The Maurice Farman Seaplane, the second aircraft carried by HMAS UNA, as depicted by David Hammond. The MF seaplane was a two-seat reconnaissance and training biplane. lt was powered by a 70hp Renault rotary pusher engine. and had a top speed of 60mph. After it returned to Point Cook the floats were dismantled and the machine was converted to a landplane trainer.

In Australia discussion about the formation of a naval air service began in earnest in 1913 with proposals to establish three naval aviation units for the defence of Australian bases. This paper planning came to nothing, but the formation of a naval air wing was more or less a continuous wartime topic. The flights in May 1914 of a Maurice Farman seaplane on Sydney Harbour created more than a little interest and within a few months this same seaplane, which on the declaration of war had been presented to the Central Flying School at Point Cook, was conveyed to Rabaul by the Navy. As previously related, the seaplane and a BE2a were packed in crates and shipped aboard HMAS Una. Other naval and air associations followed. During the first half of 1915 HMAS Pioneer took part in the action against SMS Konigsberg in East Africa, where Sopwith and Short seaplanes, together with Henry Farman and Caudron landplanes of the Royal Naval Air Service, spotted for the naval bombardments. About the same time, on April 25 1915, the Australian submarine AE2 passed through the Narrows of the Dardanelles and was able to operate for several days in the Sea of Marmora due, in part, to the diversion tactics of naval aircraft from HMS Ark Royal and Wing Commander Samson’s No. 3 Squadron. Samson’s book, Fights and Flights, devoted seven chapters to his squadron’s part in the Dardanelles campaign and as often happened in so many early aviation books, an Australian gets particular mention. Describing how he operated a BE2a, two BE2c biplanes, two Sopwith Tabloids, a French Brequet and a Canton Unne-engined Maurice Farman, Samson went on to record that:

‘Captain Jopp, an Australian who was a great fellow, usually came with me. As well as Helles and the Fleet we . . . had Anzac to look after; and we did a lot of artillery cooperation for the Australians registering their heavy batteries on to the Turks’ guns. Jopp was the observer whom I detailed to specialise on Anzac: he had an eye like a hawk and it wasn’t long before he had discovered most of the guns that were causing trouble . . .’ (C.R. Samson, Fights and Flights (1930) p225)

A David Hammond line drawing of the Royal Aircraft Factory BE2a which was taken to Wilhelmshafen and Petershafen, German New Guinea, by HMAS UNA. The BE2a was a two-seat reconnaissance and training biplane. It was powered by a 70hp Renault stationarv tractor engine. and had a top speed of 70mph. While on board UNA plans were made to construct floats and convert the BE2a to a seaplane, but the scheme did not eventuate.

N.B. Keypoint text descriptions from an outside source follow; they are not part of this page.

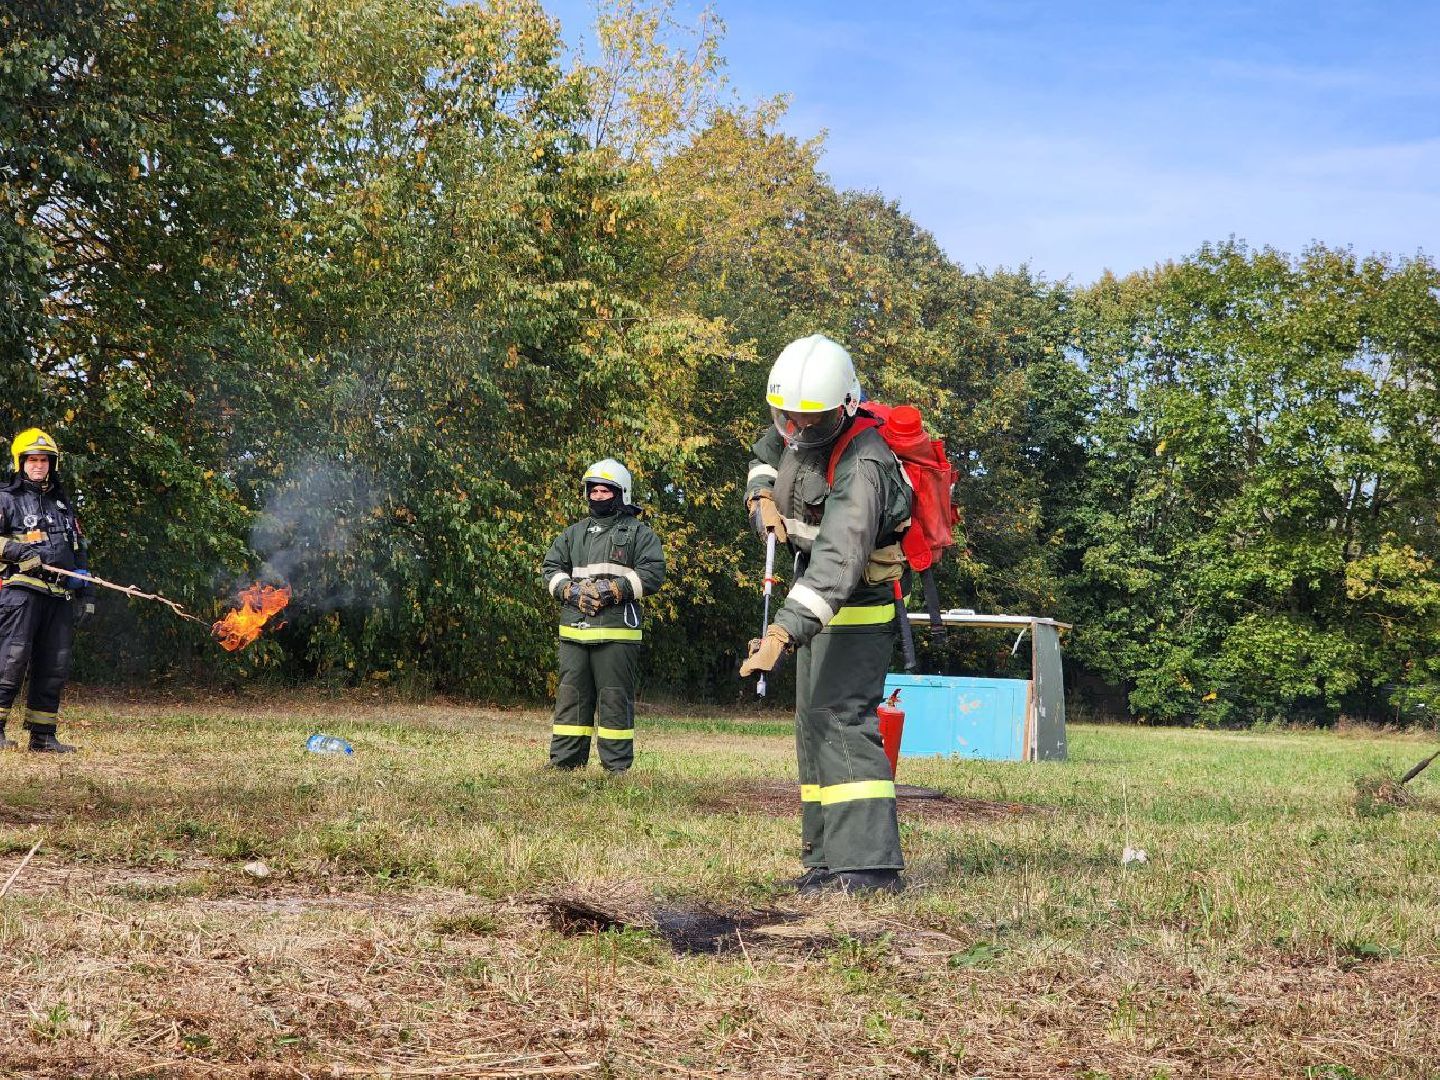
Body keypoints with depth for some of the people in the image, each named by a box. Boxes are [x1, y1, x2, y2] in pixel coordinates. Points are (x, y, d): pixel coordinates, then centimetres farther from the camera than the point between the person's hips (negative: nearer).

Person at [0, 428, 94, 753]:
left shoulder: (63, 502, 24)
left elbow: (78, 551, 27)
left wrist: (84, 591, 21)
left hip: (59, 596, 6)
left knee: (55, 666, 4)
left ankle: (43, 735, 9)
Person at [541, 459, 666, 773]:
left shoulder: (638, 532, 6)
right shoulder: (574, 533, 22)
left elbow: (652, 573, -4)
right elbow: (551, 567, 18)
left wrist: (612, 589, -13)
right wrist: (570, 590, -3)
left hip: (617, 632, -5)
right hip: (573, 629, 5)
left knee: (614, 699, -4)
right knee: (571, 695, 5)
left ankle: (617, 765, 1)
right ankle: (564, 760, 10)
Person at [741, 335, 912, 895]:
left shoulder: (862, 467, -31)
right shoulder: (792, 431, -3)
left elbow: (838, 563, -40)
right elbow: (765, 455, 20)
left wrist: (784, 631, -49)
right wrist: (763, 497, -3)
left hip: (859, 606, -10)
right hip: (815, 600, 10)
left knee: (843, 718, -21)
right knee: (814, 723, 11)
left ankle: (871, 863, -26)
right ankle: (827, 858, 16)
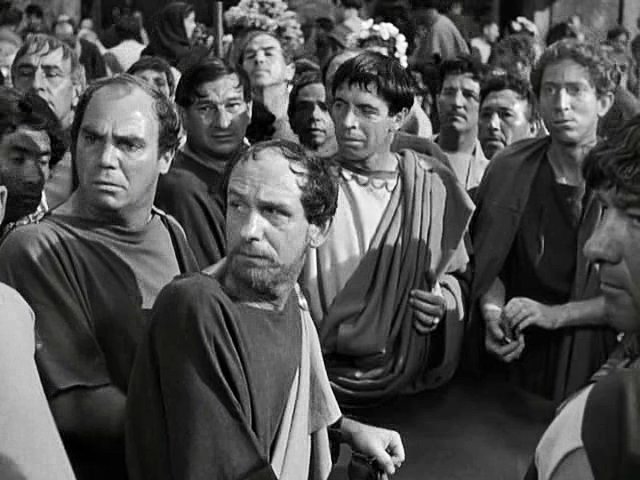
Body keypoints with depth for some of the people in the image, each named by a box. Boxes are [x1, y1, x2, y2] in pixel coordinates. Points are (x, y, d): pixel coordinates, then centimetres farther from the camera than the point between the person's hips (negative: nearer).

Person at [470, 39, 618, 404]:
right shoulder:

Another good example of international naval-air co-operation occurred in the Middle East on February 25 1917. In the early dawn a BE2e of No. 1 Squadron, Australian Flying Corps, flown by Lieutenants A.T. Cole and J.M. Glen, directed the firing of a French battleship which shelled Jaffa, and simultaneously three aircraft led by Major R. Williams bombed the German aerodrome at Ramleh at first light after a flight in the dark.